Sedentary people who land at the doctor’s dispensary, however, quite often do not seem to understand the importance of exercising. Since swallowing a pill makes them feel better they are convinced that the pill is their saviour. They couldn’t be more wrong. The pill is a temporary suppressant of their symptoms. Exercising – depending upon the illness provides the long-term and permanent cure.
What is the co-relation of fat and muscle? Fat is the fat man in your system, while muscle is the lean guy. If you do not exercise, fat spreads itself gleefully all around making the poor lean muscle shrink further into himself. But when you begin exercising the muscle has to move. As the oxygen pours in, he perks up and starts flexing himself. As he gets more toned up, he claims his territorial rights by using his oxygen-filled ‘breath’ to burn off his foe – fat. As the fat begins to burn, the lean muscle takes its place. And your skin tautens where previously it had bulged with fat.

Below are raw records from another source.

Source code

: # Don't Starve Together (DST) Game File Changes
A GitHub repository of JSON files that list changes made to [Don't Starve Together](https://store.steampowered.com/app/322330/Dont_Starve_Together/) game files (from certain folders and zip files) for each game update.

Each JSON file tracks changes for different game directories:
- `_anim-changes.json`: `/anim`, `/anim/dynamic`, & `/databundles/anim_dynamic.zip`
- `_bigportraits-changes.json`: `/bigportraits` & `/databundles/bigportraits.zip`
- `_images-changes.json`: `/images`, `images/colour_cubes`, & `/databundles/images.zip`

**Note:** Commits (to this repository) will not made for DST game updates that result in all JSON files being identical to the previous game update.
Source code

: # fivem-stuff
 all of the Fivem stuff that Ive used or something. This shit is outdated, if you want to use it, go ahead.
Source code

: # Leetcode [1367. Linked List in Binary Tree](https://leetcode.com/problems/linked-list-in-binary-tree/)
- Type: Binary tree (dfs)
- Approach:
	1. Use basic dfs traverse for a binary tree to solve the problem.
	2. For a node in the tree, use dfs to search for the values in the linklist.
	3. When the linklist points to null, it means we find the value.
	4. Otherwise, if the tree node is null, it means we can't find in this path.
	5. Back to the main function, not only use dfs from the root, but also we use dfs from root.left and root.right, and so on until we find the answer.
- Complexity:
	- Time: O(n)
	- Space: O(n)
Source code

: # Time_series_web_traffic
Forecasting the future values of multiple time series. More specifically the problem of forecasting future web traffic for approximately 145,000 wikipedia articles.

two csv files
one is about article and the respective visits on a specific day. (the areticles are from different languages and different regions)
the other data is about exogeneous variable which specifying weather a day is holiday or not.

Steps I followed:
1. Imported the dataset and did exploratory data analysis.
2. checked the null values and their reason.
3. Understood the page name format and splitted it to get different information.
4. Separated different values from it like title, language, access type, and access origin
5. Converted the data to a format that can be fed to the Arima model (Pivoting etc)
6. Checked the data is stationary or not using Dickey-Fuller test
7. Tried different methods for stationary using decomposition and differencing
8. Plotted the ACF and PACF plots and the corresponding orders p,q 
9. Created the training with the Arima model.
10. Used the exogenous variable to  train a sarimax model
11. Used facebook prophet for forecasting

And your heart? He is your body’s best friend – working twenty-four hours a day. Whatever indignities you pile on him, the poor chap keeps pumping away valiantly. He is the centre of the entire oxygen-process. He draws in oxygen-rich blood from the lungs and pumps it all through your body. And it is this steady pumping action that also pushes the waste carbon dioxide towards the lungs to be expelled.
When the fat-clogged arteries do not allow blood to flow freely through them, he obligingly pumps faster to try and get as much oxygen to your body as possible. But, this fast-motion is bad for him and you. However, when you exercise, and your arteries clear up, allowing free blood flow, your heart can pump slowly and efficiently and transmit oxygen to every part of the body without straining himself. In short, he is strained when he has to try and pump the diminishing blood with more strokes. Whereas, he is in his element when he can pump more blood with fewer strokes.

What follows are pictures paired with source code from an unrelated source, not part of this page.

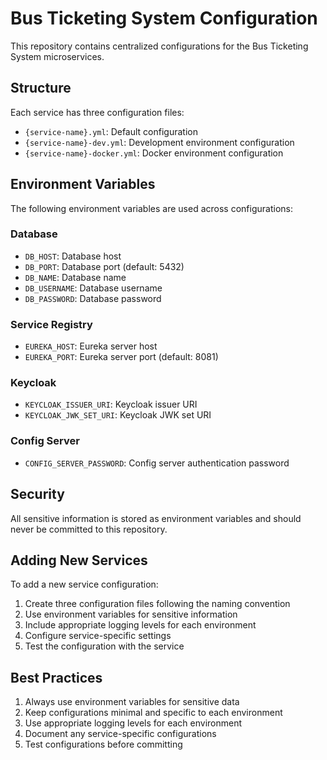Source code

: # Bus Ticketing System Configuration

This repository contains centralized configurations for the Bus Ticketing System microservices.

## Structure

Each service has three configuration files:
- `{service-name}.yml`: Default configuration
- `{service-name}-dev.yml`: Development environment configuration
- `{service-name}-docker.yml`: Docker environment configuration

## Environment Variables

The following environment variables are used across configurations:

### Database
- `DB_HOST`: Database host
- `DB_PORT`: Database port (default: 5432)
- `DB_NAME`: Database name
- `DB_USERNAME`: Database username
- `DB_PASSWORD`: Database password

### Service Registry
- `EUREKA_HOST`: Eureka server host
- `EUREKA_PORT`: Eureka server port (default: 8081)

### Keycloak
- `KEYCLOAK_ISSUER_URI`: Keycloak issuer URI
- `KEYCLOAK_JWK_SET_URI`: Keycloak JWK set URI

### Config Server
- `CONFIG_SERVER_PASSWORD`: Config server authentication password

## Security

All sensitive information is stored as environment variables and should never be committed to this repository.

## Adding New Services

To add a new service configuration:
1. Create three configuration files following the naming convention
2. Use environment variables for sensitive information
3. Include appropriate logging levels for each environment
4. Configure service-specific settings
5. Test the configuration with the service

## Best Practices

1. Always use environment variables for sensitive data
2. Keep configurations minimal and specific to each environment
3. Use appropriate logging levels for each environment
4. Document any service-specific configurations
5. Test configurations before committing 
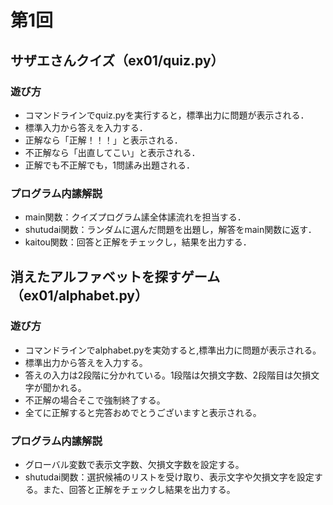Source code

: # 第1回
## サザエさんクイズ（ex01/quiz.py）
### 遊び方
* コマンドラインでquiz.pyを実行すると，標準出力に問題が表示される．
* 標準入力から答えを入力する．
* 正解なら「正解！！！」と表示される．
* 不正解なら「出直してこい」と表示される．
* 正解でも不正解でも，1問䛾み出題される．
### プログラム内䛾解説
* main関数：クイズプログラム䛾全体䛾流れを担当する．
* shutudai関数：ランダムに選んだ問題を出題し，解答をmain関数に返す．
* kaitou関数：回答と正解をチェックし，結果を出力する．
## 消えたアルファベットを探すゲーム（ex01/alphabet.py）
### 遊び方
* コマンドラインでalphabet.pyを実効すると,標準出力に問題が表示される。
* 標準出力から答えを入力する。
* 答えの入力は2段階に分かれている。1段階は欠損文字数、2段階目は欠損文字が聞かれる。
* 不正解の場合そこで強制終了する。
* 全てに正解すると完答おめでとうございますと表示される。
### プログラム内䛾解説
* グローバル変数で表示文字数、欠損文字数を設定する。
* shutudai関数：選択候補のリストを受け取り、表示文字や欠損文字を設定する。また、回答と正解をチェックし結果を出力する。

Your pulse communicates to you how fast or slow your heart is beating.
Your resting pulse rate:
Take a watch with a seconds hand and sit still for about five minutes. Then, place your index and middle finger on your wrist or below your jaw and begin counting the beats. Count for ten seconds and then multiply that number by six, to give your beats per minute. If your heart pulses at the rate of 70 (or below) beats per minute, it means you are in a healthy condition. Above 70 means you should exercise to help lessen the strain on your heart.
For example, if your pulse rate is 80 beats per minute, it means it is beating at 10 extra beats per minute to keep you going. In a day, it is doing 14,400 beats more than it is geared for. Is that fair? Is it healthy? of course not! It is time to get into the fitness lifestyle immediately! Even if your heart is going at 70 beats per minute, exercise will ease it even more. Plus, the stronger it is, the more energy will you have, the more efficient will you become.

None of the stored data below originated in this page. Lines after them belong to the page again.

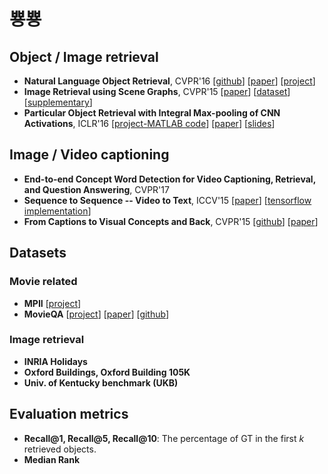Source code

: # 뿅뿅

## Object / Image retrieval
- **Natural Language Object Retrieval**, CVPR'16 [[github](https://github.com/ronghanghu/natural-language-object-retrieval)] [[paper](https://arxiv.org/pdf/1511.04164.pdf)] [[project](http://ronghanghu.com/text_obj_retrieval)]
- **Image Retrieval using Scene Graphs**, CVPR'15 [[paper](http://cs.stanford.edu/people/jcjohns/papers/cvpr2015/JohnsonCVPR2015.pdf)] [[dataset](http://imagenet.stanford.edu/internal/jcjohns/scene_graphs/sg_dataset.zip)] [[supplementary](http://cs.stanford.edu/people/jcjohns/cvpr15_supp/)]
- **Particular Object Retrieval with Integral Max-pooling of CNN Activations**, ICLR'16 [[project-MATLAB code](http://cmp.felk.cvut.cz/~toliageo/soft.html)] [[paper](http://arxiv.org/pdf/1511.05879v2.pdf)] [[slides](http://imatge-upc.github.io/telecombcn-2016-dlcv/slides/D3L6-ranking.pdf)]

## Image / Video captioning
- **End-to-end Concept Word Detection for Video Captioning, Retrieval, and Question Answering**, CVPR'17
- **Sequence to Sequence -- Video to Text**, ICCV'15 [[paper](https://arxiv.org/abs/1505.00487)] [[tensorflow implementation](https://github.com/jazzsaxmafia/video_to_sequence)]
- **From Captions to Visual Concepts and Back**, CVPR'15 [[github](https://github.com/s-gupta/visual-concepts)] [[paper](https://arxiv.org/abs/1411.4952)]

## Datasets
### Movie related
- **MPII** [[project](http://www.mpi-inf.mpg.de/departments/computer-vision-and-multimodal-computing/research/vision-and-language/mpii-movie-description-dataset/)]
- **MovieQA** [[project](https://www.google.co.kr/url?sa=t&rct=j&q=&esrc=s&source=web&cd=1&cad=rja&uact=8&ved=0ahUKEwjctrixp-fSAhWJx7wKHTX3AUIQFggYMAA&url=http%3A%2F%2Fmovieqa.cs.toronto.edu%2F&usg=AFQjCNEcFbWJuLYlhZBzF6HMlCTOTSqR6A&sig2=KDRiu0sCkDx8Fxfq9rnJ-A&bvm=bv.150120842,d.dGc)] [[paper](https://www.google.co.kr/url?sa=t&rct=j&q=&esrc=s&source=web&cd=2&cad=rja&uact=8&ved=0ahUKEwjctrixp-fSAhWJx7wKHTX3AUIQFggeMAE&url=https%3A%2F%2Farxiv.org%2Fabs%2F1512.02902&usg=AFQjCNE5v9TUrWx-_Xwk6SR7pVCeiWYMdg&sig2=BXJwrgNEMs_FNjNGmIjBBQ&bvm=bv.150120842,d.dGc)] [[github](https://www.google.co.kr/url?sa=t&rct=j&q=&esrc=s&source=web&cd=3&cad=rja&uact=8&ved=0ahUKEwjctrixp-fSAhWJx7wKHTX3AUIQFgglMAI&url=https%3A%2F%2Fgithub.com%2Fmakarandtapaswi%2FMovieQA_CVPR2016&usg=AFQjCNHODqLIvqaHXqhJK9vGrlW3IShI0w&sig2=8O4FCG8DQ6XflMSEEqJ1Wg&bvm=bv.150120842,d.dGc)]

### Image retrieval
- **INRIA Holidays**
- **Oxford Buildings, Oxford Building 105K**
- **Univ. of Kentucky benchmark (UKB)**

## Evaluation metrics
- **Recall@1, Recall@5, Recall@10**: The percentage of GT in the first *k* retrieved objects.
- **Median Rank**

After all, what is exercising? It is your love affair with your heart. As we said earlier, your heart is a great guy. As you warm up, he responds immediately. By beginning your warm-ups you are complimenting him by acknowledging his importance. And as you exercise, he hums and thrums with appreciation. He is willing to do anything for you after that first warm rush of blood that makes him beat faster. All through your exercising routine, he will be with you, a happy companion keeping pace with your every move. With him beating in rhythm to your time and movements, you will feel like doing even more. And finally, as you cool down, he will be throbbing out his joyous message to you. That was great, he purrs, let us do it every day! You cannot resist such enthusiasm for your own wellbeing, can you?